But, this isn’t a piece extolling the luxurious gizmos of our new car. What niggled me about that Road Show is how few folk turned up. Although it had visited the town before, this was my first visit, because on previous occasions I’d been on holiday. I certainly concede no event occurs on a date which suits everybody, but three blinkies? At an event advertised via the local Talking Newspaper! I can meet more bumbling around my local Co-op!
As I type, the Talking Labeller sits on the desk, between me and a hibernating cat. If I hadn’t decided to write this, I’d be labelling most of the kitchen, including Mr. Dog. At a tad over fifty quid, it’s a truly magical item. But Reasons To Be Cheerful don’t have to be technological.
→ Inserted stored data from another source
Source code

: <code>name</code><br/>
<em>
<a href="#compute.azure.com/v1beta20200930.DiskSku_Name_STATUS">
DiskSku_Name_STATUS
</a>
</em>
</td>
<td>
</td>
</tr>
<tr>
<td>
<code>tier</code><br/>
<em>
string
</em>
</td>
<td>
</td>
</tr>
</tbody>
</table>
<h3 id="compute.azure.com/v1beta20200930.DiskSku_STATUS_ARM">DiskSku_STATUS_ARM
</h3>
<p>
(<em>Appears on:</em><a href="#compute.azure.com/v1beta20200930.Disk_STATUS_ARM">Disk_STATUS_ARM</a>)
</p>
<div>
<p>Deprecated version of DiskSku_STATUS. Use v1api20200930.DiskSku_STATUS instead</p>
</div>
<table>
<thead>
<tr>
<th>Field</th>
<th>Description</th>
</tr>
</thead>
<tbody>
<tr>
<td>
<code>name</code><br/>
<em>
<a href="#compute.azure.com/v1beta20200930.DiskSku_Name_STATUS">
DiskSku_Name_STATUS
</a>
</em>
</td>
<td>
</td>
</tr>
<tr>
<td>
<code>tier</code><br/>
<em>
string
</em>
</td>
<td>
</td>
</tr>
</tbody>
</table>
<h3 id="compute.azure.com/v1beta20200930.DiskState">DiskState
I’m currently house bound, courtesy of the worst winter in over thirty years which has turned our street and every street, between me and the shops, into a lethal, glistening sheet of ice. Just as well, I receive milk from the milkman and my bulky shopping via an amazing organisation, the Food Train. Yet, I’ve disabled friends who use neither facility! Why not? No computer necessary and deliveries door to door.
Several years ago, the local NHS organised a local meeting; endeavouring to discover new ways of delivering essential information to the visually impaired. One elderly chap scoffed at getting to grips with e-mails and web sites. Not because of the faff and expense of a computer but because, for him, all that was unnecessary. He had a wife!
Regarding computers, I’ve been forced, kicking and screaming, into using such a device. Through gritted teeth, I must admit, without the wee bugger, I would be at a loss. If this machine had a neck, it would have been wrung years ago. Natural essertness has made me seek out support and tuition in an effort to maximise its usefulness. But, I’m not advocating computer literacy for all; just as I wouldn’t recommend every blinkie should have a Guide Dog. However, there’s no point greeting because something can’t be done. Yes, perhaps this activity must now be consigned to a Previous Life. So far, I can find no way which would allow me to do embroidery, play badminton or drive, even with all the gizmos which our new car boasts. But, via Braille, I can follow recipes; Mr. Dog guides me around the town, simultaneously warning the general public, or at least, a majority of them, that I ought to be given extra considerations; and, notifying all sorts of organisations brings more thoughtful treatment from a range as diverse as Sky to the local taxis.
Is this playing the Disability Card? Definitely not! Since life, both for me and those around me, has become more awkward, surely it’s common sense to redress the balance whenever possible.